The collected data is first carefully cleansed and then converted into a format that is understandable for the model. This process often involves tokenization, in which the text is broken down into smaller units known as tokens. Tokenization can take place at word, subword or even character level. Each of these methods has specific advantages and disadvantages and is suitable in different ways depending on the application.
Most modern Large Language Models (LLMs) are based on the so-called “Transformer” architecture, which was developed and presented by Google researchers in 2017. This pioneering architecture enables the model to precisely capture the context of words and sentences over long distances and thus develop a deeper understanding of complex linguistic contexts. Core elements of the Transformer architecture are:
- Self-attention mechanisms: Enable the model to understand the relationships between different words in a sentence.
- Multi-Head Attention: Allows the model to consider different aspects of the context simultaneously.
- Feed-forward networks: Process the information from the attention layers further.
During training, the model is presented with a large amount of text data, which it analyzes and processes. In doing so, it learns to recognize patterns and relationships in the language by continuously trying to predict the next word or token in a given sequence. This process, often referred to as “masked language modeling”, enables the model to develop a deep understanding of language structures, grammatical rules and contextual meanings.

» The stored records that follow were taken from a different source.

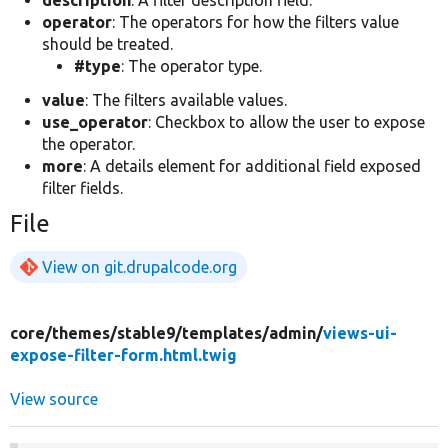
description
: A filter description field.
operator
: The operators for how the filters value
should be treated.
#type
: The operator type.
value
: The filters available values.
use_operator
: Checkbox to allow the user to expose
the operator.
more
: A details element for additional field exposed
filter fields.
File
View on git.drupalcode.org
core/
themes/
stable9/
templates/
admin/
views-ui-
expose-filter-form.html.twig
View source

After the initial training, the model is often specialized for specific tasks or domains in order to expand its application possibilities in a targeted manner. This process takes place through further training with carefully selected, specific data sets. This so-called fine-tuning makes it possible to significantly increase the model’s performance for specific applications while fully preserving its general language capabilities and versatility.
In this phase, the model learns to understand instructions precisely and follow them effectively. This is crucial for the model’s ability to respond appropriately and contextually to user requests. Instruction tuning enables large language models (LLMs) to respond flexibly to a variety of different tasks without the need for separate training for each individual task.
Inference phase
When a trained LLM receives a request, it goes through the following steps:
The power of LLMs lies in their ability to perform these steps with astonishing speed and precision, often in fractions of a second. This enables real-time applications such as chatbots, translation services and interactive assistance systems.

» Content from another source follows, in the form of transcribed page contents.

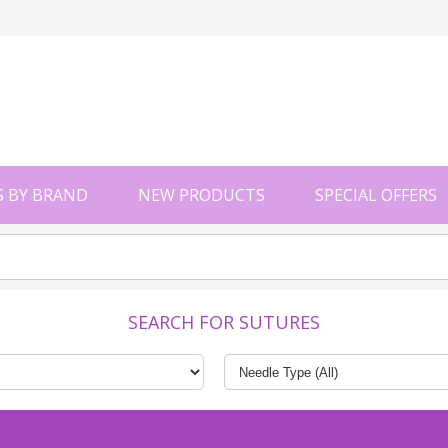
 BY BRAND
NEW PRODUCTS
SPECIAL OFFERS
SEARCH FOR SUTURES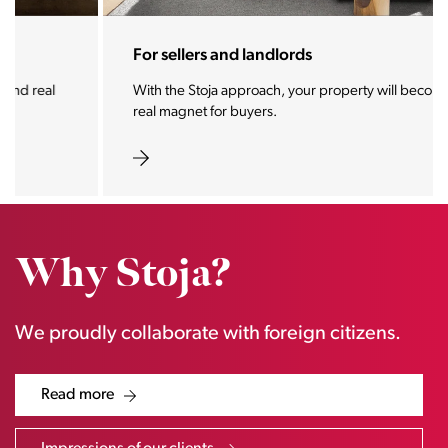
For sellers and landlords
With the Stoja approach, your property will become a
real magnet for buyers.
Why Stoja?
We proudly collaborate with foreign citizens.
Read more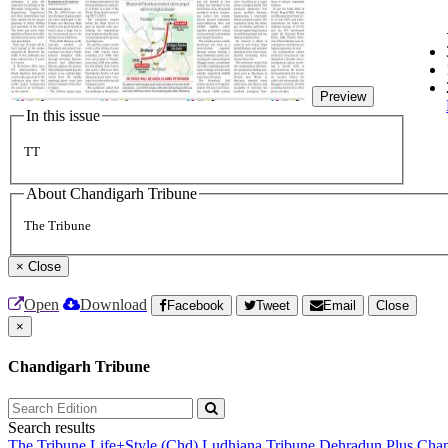
Preview
In this issue
TT
About Chandigarh Tribune
The Tribune
×
Close
Open
Download
Facebook
Tweet
Email
Close
×
Chandigarh Tribune
Search results
The Tribune
Life+Style (Chd)
Ludhiana Tribune
Dehradun Plus
Chan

The input is first tokenized and then converted into a format that the model can understand. The same tokenization scheme that was already used during training is often applied to ensure consistent and correct processing.
The model analyzes the context of the input by drawing on the patterns and structures learned during training. The self-attention mechanisms are used specifically to precisely recognize and understand the relationships and dependencies between different parts of the input.
Based on the context of the input and the patterns learned during training, the model generates a suitable response step by step. This process is often done word by word or token by token. At each individual step, the model carefully calculates the probabilities for the next possible token and selects the most likely matching token based on this.
The generated response is then converted into clearly readable text and presented to the user. This process may include additional steps such as detokenization or special formatting to ensure that the output is both correct and easy to understand and use.